OOM, insufficient workspace, Can you upload the full log with trtexec --verbose ?

Smarter-version commented 2 months ago

Here's my code.


EXPLICIT_BATCH = 1 << (int)(trt.NetworkDefinitionCreationFlag.EXPLICIT_BATCH)

TRT_LOGGER = trt.Logger()

def get_engine(onnx_file_path, engine_file_path=""):
    """Attempts to load a serialized engine if available, otherwise builds a new TensorRT engine and saves it."""

    """Takes an ONNX file and creates a TensorRT engine to run inference with"""
    with trt.Builder(TRT_LOGGER) as builder, builder.create_network(EXPLICIT_BATCH
    ) as network, builder.create_builder_config() as config, trt.OnnxParser(
        network, TRT_LOGGER
    ) as parser, trt.Runtime(
        TRT_LOGGER
    ) as runtime:
        config.max_workspace_size = 1 << 32

        config.set_flag(trt.BuilderFlag.FP16)
        config.profiling_verbosity = trt.ProfilingVerbosity.DETAILED

        builder.max_batch_size = 1
        # Parse model file
        print("Loading ONNX file from path {}...".format(onnx_file_path))
        with open(onnx_file_path, "rb") as model:
            print("Beginning ONNX file parsing")
            if not parser.parse(model.read()):
                print("ERROR: Failed to parse the ONNX file.")
                for error in range(parser.num_errors):
                    print(parser.get_error(error))
                return None
        print("Completed parsing of ONNX file")

        print("Building an engine from file {}; this may take a while...".format(onnx_file_path))
        plan = builder.build_serialized_network(network, config)
        # for layer in network:
        #     print(f"Layer name: {layer.name}, Precision: {layer.precision}")
        # # return 0

        # 设置网络中特定层的精度
        fp32_layer = ['Reshape_3209',  '(Unnamed Layer* 1501) [Shuffle]', '(Unnamed Layer* 2290) [Constant]', '(Unnamed Layer* 2292) [Shuffle]', '(Unnamed Layer* 3701) [Constant]', '(Unnamed Layer* 3703) [Shuffle]', '(Unnamed Layer* 5112) [Constant]', '(Unnamed Layer* 5114) [Shuffle]',
                      '(Unnamed Layer* 6523) [Constant]', '(Unnamed Layer* 6525) [Shuffle]', '(Unnamed Layer* 7934) [Constant]', '(Unnamed Layer* 7936) [Shuffle]']
        for i, layer in enumerate(network):
            if layer.name in fp32_layer:
                layer.precision = trt.float32
                layer.set_output_type(0, trt.float32)
::::
**To do**
Reproduce the section of the TensorRT forum excerpt that begins with the words containing "with trt.Builder(TRT_LOGGER) as" and ends with "config.set_flag(trt.BuilderFlag.FP16)".
::::
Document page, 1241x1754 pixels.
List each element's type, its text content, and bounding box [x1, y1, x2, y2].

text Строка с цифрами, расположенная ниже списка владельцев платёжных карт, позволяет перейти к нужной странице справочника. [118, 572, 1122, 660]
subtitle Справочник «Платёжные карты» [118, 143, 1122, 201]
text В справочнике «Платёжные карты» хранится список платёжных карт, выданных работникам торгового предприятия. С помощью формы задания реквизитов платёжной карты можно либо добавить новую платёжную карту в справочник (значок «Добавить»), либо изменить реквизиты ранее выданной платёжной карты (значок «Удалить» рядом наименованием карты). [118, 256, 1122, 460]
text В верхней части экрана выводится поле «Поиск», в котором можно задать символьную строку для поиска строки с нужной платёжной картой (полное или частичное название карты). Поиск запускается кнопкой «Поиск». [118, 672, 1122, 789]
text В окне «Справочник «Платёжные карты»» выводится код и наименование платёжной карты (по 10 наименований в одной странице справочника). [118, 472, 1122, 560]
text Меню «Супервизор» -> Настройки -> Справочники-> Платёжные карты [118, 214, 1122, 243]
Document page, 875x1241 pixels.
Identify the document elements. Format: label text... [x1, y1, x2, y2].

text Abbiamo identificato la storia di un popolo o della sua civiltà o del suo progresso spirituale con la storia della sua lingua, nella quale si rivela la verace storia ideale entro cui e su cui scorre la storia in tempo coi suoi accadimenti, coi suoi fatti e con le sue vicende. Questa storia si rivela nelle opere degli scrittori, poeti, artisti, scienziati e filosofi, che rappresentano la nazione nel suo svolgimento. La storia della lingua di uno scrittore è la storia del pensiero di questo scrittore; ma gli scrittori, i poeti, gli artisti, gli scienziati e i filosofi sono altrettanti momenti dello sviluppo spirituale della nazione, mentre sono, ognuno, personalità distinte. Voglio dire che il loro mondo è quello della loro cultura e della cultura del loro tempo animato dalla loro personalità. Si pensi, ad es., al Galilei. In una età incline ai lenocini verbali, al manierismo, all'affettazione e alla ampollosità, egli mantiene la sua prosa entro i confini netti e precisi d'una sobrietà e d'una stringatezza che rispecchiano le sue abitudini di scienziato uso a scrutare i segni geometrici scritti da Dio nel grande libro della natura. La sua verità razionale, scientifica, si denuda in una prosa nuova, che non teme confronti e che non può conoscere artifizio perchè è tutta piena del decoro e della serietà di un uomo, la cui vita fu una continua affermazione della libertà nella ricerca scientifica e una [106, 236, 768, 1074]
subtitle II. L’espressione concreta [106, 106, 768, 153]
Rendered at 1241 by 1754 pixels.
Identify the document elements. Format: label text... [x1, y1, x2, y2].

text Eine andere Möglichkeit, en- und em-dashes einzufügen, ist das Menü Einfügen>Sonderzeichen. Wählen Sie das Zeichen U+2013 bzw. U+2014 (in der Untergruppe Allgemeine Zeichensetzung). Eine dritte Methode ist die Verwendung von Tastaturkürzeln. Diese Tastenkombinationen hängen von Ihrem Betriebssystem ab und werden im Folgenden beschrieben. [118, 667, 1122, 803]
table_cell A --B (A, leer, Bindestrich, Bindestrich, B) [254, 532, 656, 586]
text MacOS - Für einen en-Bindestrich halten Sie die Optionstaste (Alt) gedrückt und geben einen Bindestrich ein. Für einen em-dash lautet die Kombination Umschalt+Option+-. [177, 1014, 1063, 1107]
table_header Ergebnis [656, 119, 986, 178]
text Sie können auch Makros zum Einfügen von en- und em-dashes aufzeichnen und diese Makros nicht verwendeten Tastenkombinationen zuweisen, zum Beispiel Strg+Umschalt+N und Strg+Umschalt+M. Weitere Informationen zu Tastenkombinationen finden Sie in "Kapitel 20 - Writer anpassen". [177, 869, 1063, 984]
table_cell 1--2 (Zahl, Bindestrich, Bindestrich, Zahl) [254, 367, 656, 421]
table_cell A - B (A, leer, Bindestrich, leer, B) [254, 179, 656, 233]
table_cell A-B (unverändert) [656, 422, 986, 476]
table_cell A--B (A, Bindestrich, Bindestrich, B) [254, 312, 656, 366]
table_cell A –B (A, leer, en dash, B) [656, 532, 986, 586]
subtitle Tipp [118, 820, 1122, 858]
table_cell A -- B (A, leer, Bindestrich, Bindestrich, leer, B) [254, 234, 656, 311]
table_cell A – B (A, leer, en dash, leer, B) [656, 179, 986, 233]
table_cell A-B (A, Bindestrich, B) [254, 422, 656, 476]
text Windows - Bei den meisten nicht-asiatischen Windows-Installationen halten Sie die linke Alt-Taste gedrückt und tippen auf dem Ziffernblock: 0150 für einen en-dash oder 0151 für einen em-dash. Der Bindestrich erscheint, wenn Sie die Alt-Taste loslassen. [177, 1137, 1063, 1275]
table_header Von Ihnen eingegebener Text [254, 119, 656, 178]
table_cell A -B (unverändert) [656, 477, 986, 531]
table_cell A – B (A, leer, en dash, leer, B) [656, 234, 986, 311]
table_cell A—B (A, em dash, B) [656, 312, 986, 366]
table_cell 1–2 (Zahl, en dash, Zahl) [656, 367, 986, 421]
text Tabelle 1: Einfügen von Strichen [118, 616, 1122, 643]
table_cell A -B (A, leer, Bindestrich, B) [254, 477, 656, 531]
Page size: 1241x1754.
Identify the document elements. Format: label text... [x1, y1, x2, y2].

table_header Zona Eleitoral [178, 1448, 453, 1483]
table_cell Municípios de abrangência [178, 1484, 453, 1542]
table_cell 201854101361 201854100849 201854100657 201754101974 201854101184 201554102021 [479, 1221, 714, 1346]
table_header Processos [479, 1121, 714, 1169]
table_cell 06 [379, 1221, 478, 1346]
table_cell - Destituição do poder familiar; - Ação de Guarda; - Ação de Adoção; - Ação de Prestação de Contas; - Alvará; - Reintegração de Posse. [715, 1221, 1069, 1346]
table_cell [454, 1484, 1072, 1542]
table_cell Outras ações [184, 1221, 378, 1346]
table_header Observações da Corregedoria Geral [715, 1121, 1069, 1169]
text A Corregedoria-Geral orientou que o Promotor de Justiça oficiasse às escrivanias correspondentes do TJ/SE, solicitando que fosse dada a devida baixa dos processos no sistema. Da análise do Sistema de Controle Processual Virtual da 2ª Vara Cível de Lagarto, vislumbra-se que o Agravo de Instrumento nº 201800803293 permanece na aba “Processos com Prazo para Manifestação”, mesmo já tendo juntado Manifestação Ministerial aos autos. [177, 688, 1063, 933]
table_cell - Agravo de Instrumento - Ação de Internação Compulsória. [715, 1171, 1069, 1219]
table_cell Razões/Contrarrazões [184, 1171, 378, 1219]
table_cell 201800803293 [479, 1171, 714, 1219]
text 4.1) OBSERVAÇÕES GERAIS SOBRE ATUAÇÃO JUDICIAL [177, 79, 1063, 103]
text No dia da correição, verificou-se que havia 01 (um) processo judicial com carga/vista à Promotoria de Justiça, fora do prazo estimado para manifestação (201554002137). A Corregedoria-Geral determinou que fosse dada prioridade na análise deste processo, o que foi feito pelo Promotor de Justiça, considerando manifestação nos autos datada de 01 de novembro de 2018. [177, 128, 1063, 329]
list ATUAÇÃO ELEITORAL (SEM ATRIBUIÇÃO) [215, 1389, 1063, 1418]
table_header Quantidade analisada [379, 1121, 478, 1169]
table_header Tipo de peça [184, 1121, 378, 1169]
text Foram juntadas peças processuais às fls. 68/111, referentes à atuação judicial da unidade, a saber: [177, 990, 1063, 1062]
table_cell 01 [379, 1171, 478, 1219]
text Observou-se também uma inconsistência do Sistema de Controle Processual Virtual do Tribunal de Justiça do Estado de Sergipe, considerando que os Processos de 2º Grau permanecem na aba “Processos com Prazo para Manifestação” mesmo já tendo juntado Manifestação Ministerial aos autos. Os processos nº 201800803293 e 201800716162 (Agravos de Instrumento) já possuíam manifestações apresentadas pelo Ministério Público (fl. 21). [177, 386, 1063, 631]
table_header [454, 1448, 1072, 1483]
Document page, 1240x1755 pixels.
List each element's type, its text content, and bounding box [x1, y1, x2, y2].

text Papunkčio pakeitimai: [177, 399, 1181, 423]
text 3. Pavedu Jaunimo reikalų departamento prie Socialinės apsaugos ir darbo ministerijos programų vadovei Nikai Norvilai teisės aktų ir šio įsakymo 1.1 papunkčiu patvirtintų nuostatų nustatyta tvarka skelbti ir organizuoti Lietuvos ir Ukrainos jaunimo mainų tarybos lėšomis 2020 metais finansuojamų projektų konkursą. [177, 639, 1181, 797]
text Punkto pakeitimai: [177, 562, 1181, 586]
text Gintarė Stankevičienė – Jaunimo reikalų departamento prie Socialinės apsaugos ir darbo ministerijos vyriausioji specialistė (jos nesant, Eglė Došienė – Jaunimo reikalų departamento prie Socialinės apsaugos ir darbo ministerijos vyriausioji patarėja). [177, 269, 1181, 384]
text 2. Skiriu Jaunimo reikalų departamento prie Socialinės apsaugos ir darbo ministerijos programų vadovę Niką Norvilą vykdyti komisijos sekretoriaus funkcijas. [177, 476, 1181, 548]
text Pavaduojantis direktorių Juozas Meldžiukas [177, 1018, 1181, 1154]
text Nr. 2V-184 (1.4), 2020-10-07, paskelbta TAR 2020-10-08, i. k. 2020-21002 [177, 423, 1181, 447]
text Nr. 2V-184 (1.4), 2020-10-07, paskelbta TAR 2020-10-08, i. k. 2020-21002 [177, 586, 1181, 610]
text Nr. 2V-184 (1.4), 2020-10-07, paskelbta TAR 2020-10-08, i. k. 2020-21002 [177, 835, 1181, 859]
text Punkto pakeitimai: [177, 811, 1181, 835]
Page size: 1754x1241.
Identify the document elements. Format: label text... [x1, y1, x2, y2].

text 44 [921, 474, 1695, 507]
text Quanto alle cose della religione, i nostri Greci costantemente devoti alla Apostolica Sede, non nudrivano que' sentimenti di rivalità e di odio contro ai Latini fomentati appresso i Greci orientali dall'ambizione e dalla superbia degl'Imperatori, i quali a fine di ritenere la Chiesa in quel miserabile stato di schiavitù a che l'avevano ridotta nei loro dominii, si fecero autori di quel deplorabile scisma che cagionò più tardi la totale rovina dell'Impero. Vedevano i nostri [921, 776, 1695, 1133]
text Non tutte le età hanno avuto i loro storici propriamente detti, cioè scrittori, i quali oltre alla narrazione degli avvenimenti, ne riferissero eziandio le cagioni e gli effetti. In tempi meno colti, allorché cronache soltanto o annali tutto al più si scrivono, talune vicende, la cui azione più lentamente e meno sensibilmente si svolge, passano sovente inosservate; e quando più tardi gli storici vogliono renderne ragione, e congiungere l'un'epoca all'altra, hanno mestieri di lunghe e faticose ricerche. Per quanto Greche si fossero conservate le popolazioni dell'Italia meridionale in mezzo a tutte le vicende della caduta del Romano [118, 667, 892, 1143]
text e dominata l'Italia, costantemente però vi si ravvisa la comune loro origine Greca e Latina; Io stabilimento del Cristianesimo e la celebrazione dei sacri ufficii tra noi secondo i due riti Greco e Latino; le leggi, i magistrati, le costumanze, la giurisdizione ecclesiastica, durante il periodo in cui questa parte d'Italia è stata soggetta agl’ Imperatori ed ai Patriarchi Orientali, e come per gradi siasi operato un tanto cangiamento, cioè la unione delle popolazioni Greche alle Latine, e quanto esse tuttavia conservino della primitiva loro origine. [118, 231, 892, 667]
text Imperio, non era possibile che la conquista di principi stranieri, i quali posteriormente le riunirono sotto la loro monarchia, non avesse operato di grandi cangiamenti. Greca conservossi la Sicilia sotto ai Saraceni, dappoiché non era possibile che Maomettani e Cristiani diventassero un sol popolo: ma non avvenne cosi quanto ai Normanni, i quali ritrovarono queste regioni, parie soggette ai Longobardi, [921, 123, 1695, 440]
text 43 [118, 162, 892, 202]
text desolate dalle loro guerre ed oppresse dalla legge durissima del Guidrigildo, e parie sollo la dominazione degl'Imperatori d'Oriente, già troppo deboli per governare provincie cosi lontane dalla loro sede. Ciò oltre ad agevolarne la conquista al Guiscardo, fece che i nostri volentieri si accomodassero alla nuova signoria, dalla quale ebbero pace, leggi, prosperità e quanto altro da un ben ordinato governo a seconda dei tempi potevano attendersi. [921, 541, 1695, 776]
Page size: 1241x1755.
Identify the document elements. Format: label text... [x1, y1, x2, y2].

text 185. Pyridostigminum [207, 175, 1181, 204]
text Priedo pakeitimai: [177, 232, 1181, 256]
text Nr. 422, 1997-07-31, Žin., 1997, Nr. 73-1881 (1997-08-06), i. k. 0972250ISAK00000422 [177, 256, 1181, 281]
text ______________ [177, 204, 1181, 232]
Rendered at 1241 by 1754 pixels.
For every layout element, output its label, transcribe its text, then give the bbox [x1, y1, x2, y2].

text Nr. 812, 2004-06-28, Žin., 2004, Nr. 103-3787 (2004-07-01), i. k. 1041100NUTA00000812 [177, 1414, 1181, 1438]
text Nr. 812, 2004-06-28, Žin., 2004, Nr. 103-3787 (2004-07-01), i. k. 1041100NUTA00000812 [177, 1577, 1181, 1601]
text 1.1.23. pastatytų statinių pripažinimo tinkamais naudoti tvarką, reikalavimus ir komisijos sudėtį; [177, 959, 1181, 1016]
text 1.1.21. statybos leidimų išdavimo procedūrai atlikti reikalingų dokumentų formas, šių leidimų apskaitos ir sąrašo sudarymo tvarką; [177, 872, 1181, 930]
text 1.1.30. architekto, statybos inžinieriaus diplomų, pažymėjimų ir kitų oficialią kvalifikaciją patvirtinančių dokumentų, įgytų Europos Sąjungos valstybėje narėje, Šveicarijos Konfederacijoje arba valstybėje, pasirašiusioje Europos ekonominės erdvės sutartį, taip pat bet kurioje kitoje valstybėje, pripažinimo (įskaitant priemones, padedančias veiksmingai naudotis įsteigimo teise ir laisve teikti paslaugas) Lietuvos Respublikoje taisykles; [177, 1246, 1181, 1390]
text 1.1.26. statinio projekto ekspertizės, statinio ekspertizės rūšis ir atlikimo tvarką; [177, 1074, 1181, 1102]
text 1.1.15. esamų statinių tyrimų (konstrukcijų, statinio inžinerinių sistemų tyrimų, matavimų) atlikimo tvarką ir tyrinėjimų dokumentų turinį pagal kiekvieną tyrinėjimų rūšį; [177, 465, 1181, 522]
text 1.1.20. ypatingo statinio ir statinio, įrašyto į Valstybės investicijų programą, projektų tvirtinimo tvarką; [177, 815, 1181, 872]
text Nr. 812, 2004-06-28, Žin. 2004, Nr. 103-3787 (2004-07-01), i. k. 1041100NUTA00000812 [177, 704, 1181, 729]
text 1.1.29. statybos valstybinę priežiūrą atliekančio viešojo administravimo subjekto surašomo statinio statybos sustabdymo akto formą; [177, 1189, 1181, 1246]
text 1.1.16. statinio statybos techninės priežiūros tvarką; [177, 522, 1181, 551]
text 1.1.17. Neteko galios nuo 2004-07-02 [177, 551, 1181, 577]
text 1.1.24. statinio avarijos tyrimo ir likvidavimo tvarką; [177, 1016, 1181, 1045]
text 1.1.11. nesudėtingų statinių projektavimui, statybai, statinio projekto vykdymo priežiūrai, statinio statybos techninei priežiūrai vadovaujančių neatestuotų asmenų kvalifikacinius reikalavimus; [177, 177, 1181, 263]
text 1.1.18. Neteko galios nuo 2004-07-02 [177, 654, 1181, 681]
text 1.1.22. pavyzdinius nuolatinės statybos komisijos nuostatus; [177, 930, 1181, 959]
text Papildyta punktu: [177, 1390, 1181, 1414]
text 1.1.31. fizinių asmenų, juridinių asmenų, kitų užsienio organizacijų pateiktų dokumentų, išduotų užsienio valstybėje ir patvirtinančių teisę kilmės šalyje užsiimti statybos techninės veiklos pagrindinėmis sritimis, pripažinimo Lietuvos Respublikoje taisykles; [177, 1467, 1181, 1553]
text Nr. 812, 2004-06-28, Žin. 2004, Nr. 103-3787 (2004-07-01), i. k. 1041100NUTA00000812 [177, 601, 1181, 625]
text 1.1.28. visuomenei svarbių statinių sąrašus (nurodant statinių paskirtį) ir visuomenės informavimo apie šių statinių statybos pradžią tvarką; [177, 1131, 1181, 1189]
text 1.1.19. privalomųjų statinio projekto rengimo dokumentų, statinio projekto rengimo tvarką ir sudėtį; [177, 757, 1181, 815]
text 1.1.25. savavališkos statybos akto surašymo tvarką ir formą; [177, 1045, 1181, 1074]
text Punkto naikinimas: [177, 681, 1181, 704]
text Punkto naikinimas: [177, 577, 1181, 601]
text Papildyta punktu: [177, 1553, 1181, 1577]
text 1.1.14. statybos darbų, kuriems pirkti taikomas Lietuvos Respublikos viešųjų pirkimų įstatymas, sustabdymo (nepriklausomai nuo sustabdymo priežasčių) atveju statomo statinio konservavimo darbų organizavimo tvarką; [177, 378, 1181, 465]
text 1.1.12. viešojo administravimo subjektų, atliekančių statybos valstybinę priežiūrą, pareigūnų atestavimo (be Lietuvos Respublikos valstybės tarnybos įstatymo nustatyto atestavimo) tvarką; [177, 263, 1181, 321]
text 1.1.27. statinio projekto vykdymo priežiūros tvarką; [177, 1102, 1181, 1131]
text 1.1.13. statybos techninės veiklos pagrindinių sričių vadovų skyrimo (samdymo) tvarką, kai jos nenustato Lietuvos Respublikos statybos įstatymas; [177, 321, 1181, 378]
::::
**Answer**
with trt.Builder(TRT_LOGGER) as builder, builder.create_network(EXPLICIT_BATCH
    ) as network, builder.create_builder_config() as config, trt.OnnxParser(
        network, TRT_LOGGER
    ) as parser, trt.Runtime(
        TRT_LOGGER
    ) as runtime:
        config.max_workspace_size = 1 << 32

        config.set_flag(trt.BuilderFlag.FP16)